Però non riuscivo a vederlo. Forse i miei balzi non mi portavano abbastanza in alto. Fui tentato di andare ancora più in su, ma ricordai quello che Migliaccio mi aveva raccomandato, cioè di non cercare a tutti i costi di procurarmi una medaglia, e così rinunciai. Regolai sull’automatico il lanciabombe a Y, in modo che mollasse un paio di confetti ogni volta che mi posavo. Tra un balzo e l’altro appiccavo fuochi qua e là, a casaccio, intanto cercavo di scoprire l’acquedotto idrico o qualche altro bersaglio degno di nota.

Ecco, qualcosa c’era, alla distanza giusta… Impianto idrico o no, era certo un bersaglio importante.

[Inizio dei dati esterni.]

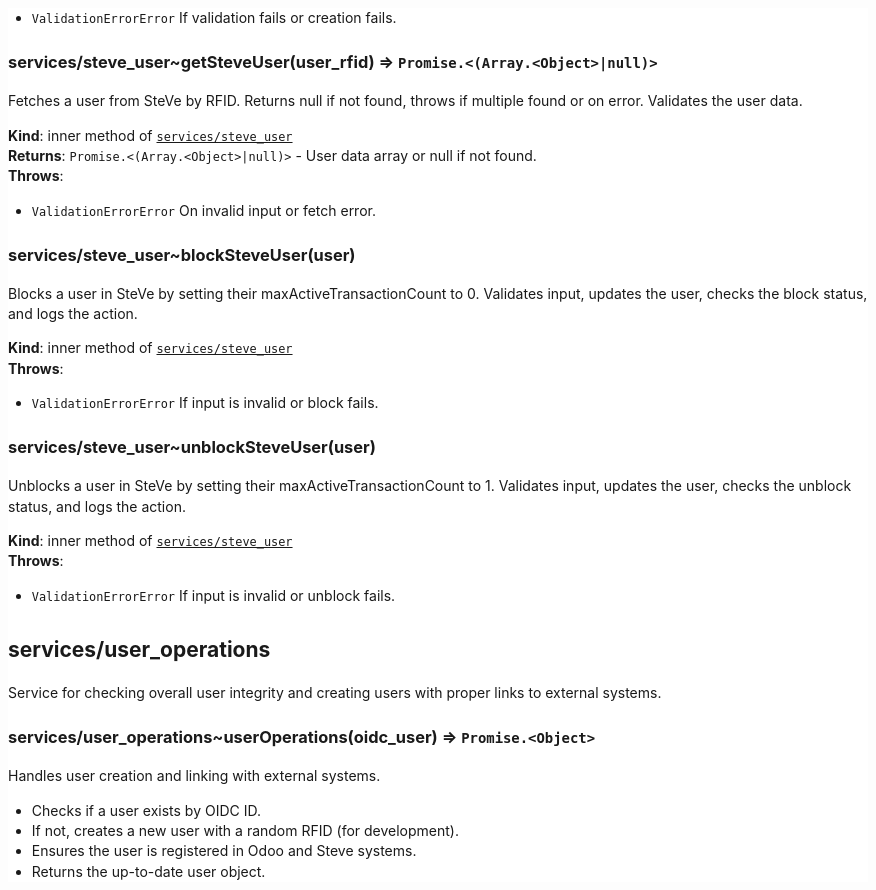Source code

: - <code>ValidationError</code><code>Error</code> If validation fails or creation fails.

<a name="module_services/steve_user..getSteveUser"></a>

### services/steve_user~getSteveUser(user_rfid) ⇒ <code>Promise.&lt;(Array.&lt;Object&gt;\|null)&gt;</code>
Fetches a user from SteVe by RFID.
Returns null if not found, throws if multiple found or on error.
Validates the user data.

**Kind**: inner method of [<code>services/steve\_user</code>](#module_services/steve_user)  
**Returns**: <code>Promise.&lt;(Array.&lt;Object&gt;\|null)&gt;</code> - User data array or null if not found.  
**Throws**:

- <code>ValidationError</code><code>Error</code> On invalid input or fetch error.

<a name="module_services/steve_user..blockSteveUser"></a>

### services/steve_user~blockSteveUser(user)
Blocks a user in SteVe by setting their maxActiveTransactionCount to 0.
Validates input, updates the user, checks the block status, and logs the action.

**Kind**: inner method of [<code>services/steve\_user</code>](#module_services/steve_user)  
**Throws**:

- <code>ValidationError</code><code>Error</code> If input is invalid or block fails.

<a name="module_services/steve_user..unblockSteveUser"></a>

### services/steve_user~unblockSteveUser(user)
Unblocks a user in SteVe by setting their maxActiveTransactionCount to 1.
Validates input, updates the user, checks the unblock status, and logs the action.

**Kind**: inner method of [<code>services/steve\_user</code>](#module_services/steve_user)  
**Throws**:

- <code>ValidationError</code><code>Error</code> If input is invalid or unblock fails.

<a name="module_services/user_operations"></a>

## services/user\_operations

Service for checking overall user integrity and creating users with proper links to external systems.

<a name="module_services/user_operations..userOperations"></a>

### services/user_operations~userOperations(oidc_user) ⇒ <code>Promise.&lt;Object&gt;</code>

Handles user creation and linking with external systems.

- Checks if a user exists by OIDC ID.
- If not, creates a new user with a random RFID (for development).
- Ensures the user is registered in Odoo and Steve systems.
- Returns the up-to-date user object.
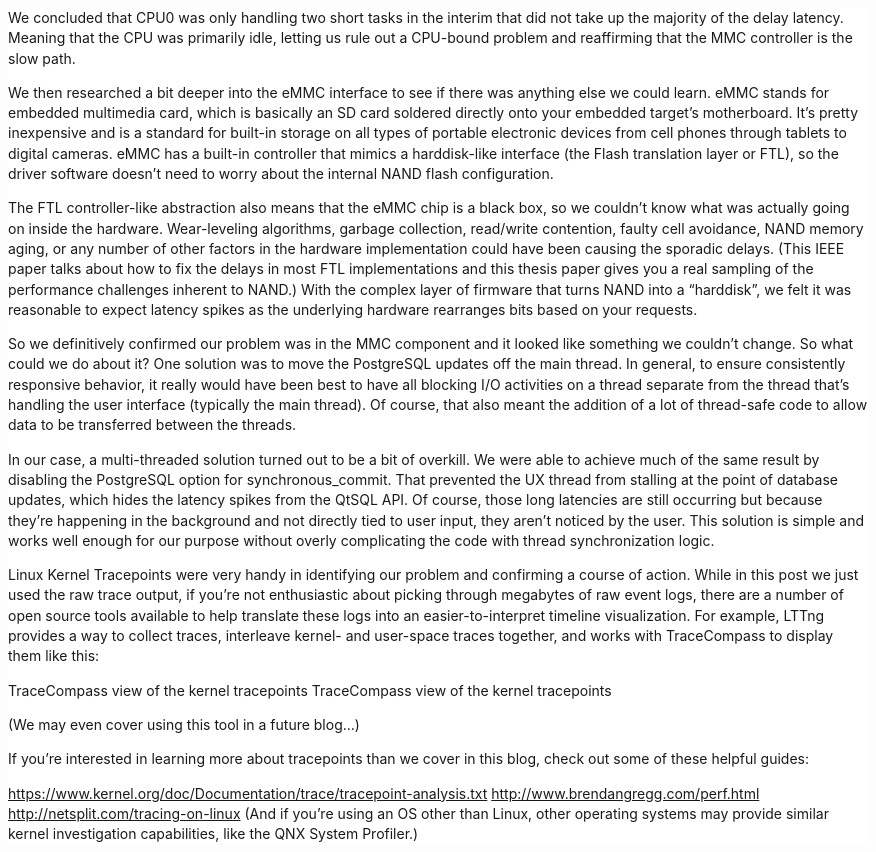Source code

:
We concluded that CPU0 was only handling two short tasks in the interim that did not take up the majority of the delay latency. Meaning that the CPU was primarily idle, letting us rule out a CPU-bound problem and reaffirming that the MMC controller is the slow path.

We then researched a bit deeper into the eMMC interface to see if there was anything else we could learn. eMMC stands for embedded multimedia card, which is basically an SD card soldered directly onto your embedded target’s motherboard. It’s pretty inexpensive and is a standard for built-in storage on all types of portable electronic devices from cell phones through tablets to digital cameras. eMMC has a built-in controller that mimics a harddisk-like interface (the Flash translation layer or FTL), so the driver software doesn’t need to worry about the internal NAND flash configuration.

The FTL controller-like abstraction also means that the eMMC chip is a black box, so we couldn’t know what was actually going on inside the hardware. Wear-leveling algorithms, garbage collection, read/write contention, faulty cell avoidance, NAND memory aging, or any number of other factors in the hardware implementation could have been causing the sporadic delays. (This IEEE paper talks about how to fix the delays in most FTL implementations and this thesis paper gives you a real sampling of the performance challenges inherent to NAND.) With the complex layer of firmware that turns NAND into a “harddisk”, we felt it was reasonable to expect latency spikes as the underlying hardware rearranges bits based on your requests.

So we definitively confirmed our problem was in the MMC component and it looked like something we couldn’t change. So what could we do about it? One solution was to move the PostgreSQL updates off the main thread. In general, to ensure consistently responsive behavior, it really would have been best to have all blocking I/O activities on a thread separate from the thread that’s handling the user interface (typically the main thread). Of course, that also meant the addition of a lot of thread-safe code to allow data to be transferred between the threads.

In our case, a multi-threaded solution turned out to be a bit of overkill. We were able to achieve much of the same result by disabling the PostgreSQL option for synchronous_commit. That prevented the UX thread from stalling at the point of database updates, which hides the latency spikes from the QtSQL API. Of course, those long latencies are still occurring but because they’re happening in the background and not directly tied to user input, they aren’t noticed by the user. This solution is simple and works well enough for our purpose without overly complicating the code with thread synchronization logic.

Linux Kernel Tracepoints were very handy in identifying our problem and confirming a course of action. While in this post we just used the raw trace output, if you’re not enthusiastic about picking through megabytes of raw event logs, there are a number of open source tools available to help translate these logs into an easier-to-interpret timeline visualization. For example, LTTng provides a way to collect traces, interleave kernel- and user-space traces together, and works with TraceCompass to display them like this:

TraceCompass view of the kernel tracepoints
TraceCompass view of the kernel tracepoints

(We may even cover using this tool in a future blog…)

 

If you’re interested in learning more about tracepoints than we cover in this blog, check out some of these helpful guides:

https://www.kernel.org/doc/Documentation/trace/tracepoint-analysis.txt
http://www.brendangregg.com/perf.html
http://netsplit.com/tracing-on-linux
(And if you’re using an OS other than Linux, other operating systems may provide similar kernel investigation capabilities, like the QNX System Profiler.)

Balzai sulla cima dell’edificio più alto che si trovava nelle vicinanze, presi bene la mira e mollai il terzo razzo. Mentre tornavo giù, sentii la voce di Gelatina: — Johnnie… Red. Manovra di ricongiungimento.

Confermai l’ordine, sentii Red che confermava a sua volta, e sintonizzai il mio segnale sull’emissione intermittente, in modo che Red sapesse esattamente dov’ero. Poi, mentre ordinavo: — Seconda squadra! Cominciare l’accerchiamento. Comandanti di pattuglia, confermare l’ordine — rilevai la posizione esatta di Red.

Le pattuglie Quattro e Cinque risposero: — Ricevuto. — Ace invece disse: — Abbiamo già iniziato la manovra. Guarda che resti indietro.

Il segnale luminoso di Red indicava che l’ala destra si trovava quasi di fronte a me, a una ventina di chilometri. Per tutti i diavoli! Ace aveva ragione, dovevo sbrigarmi, altrimenti non sarei riuscito a coprire in tempo la distanza. Tra l’altro, dovevo sbarazzarmi di un paio di quintali di munizioni e altre cosette che avevo ancora addosso, trovando il tempo di usarle. Eravamo atterrati in formazione a V, con Red e io al vertice delle due estremità della tenaglia. Ora dovevamo chiuderla, formando un cerchio intorno al punto di raccolta: il che significava che dovevamo percorrere più spazio degli altri e fare ugualmente la nostra parte.

L’avanzata a balzi era finita, quando cominciammo la manovra di ricongiungimento. Potevo smetterla di contare e concentrarmi sulla necessità di fare in fretta. Anche se ci si muoveva velocemente il pericolo era in agguato ovunque. All’inizio potevamo beneficiare dell’enorme vantaggio della sorpresa: avevamo toccato terra senza venire colpiti (perlomeno, speravo che nessuno fosse stato centrato durante l’atterraggio) e lo schieramento che avevamo assunto ci consentiva di sparare all’impazzata senza timore di colpirci l’un l’altro, mentre i nemici rischiavano di centrarsi a vicenda nel tentativo di respingerci, ammesso che potessero individuarci. (Non sono un esperto di teoria dei giochi, ma credo che nessun calcolatore avrebbe potuto analizzare quello che stavamo facendo in tempo utile per prevedere la nostra mossa successiva.)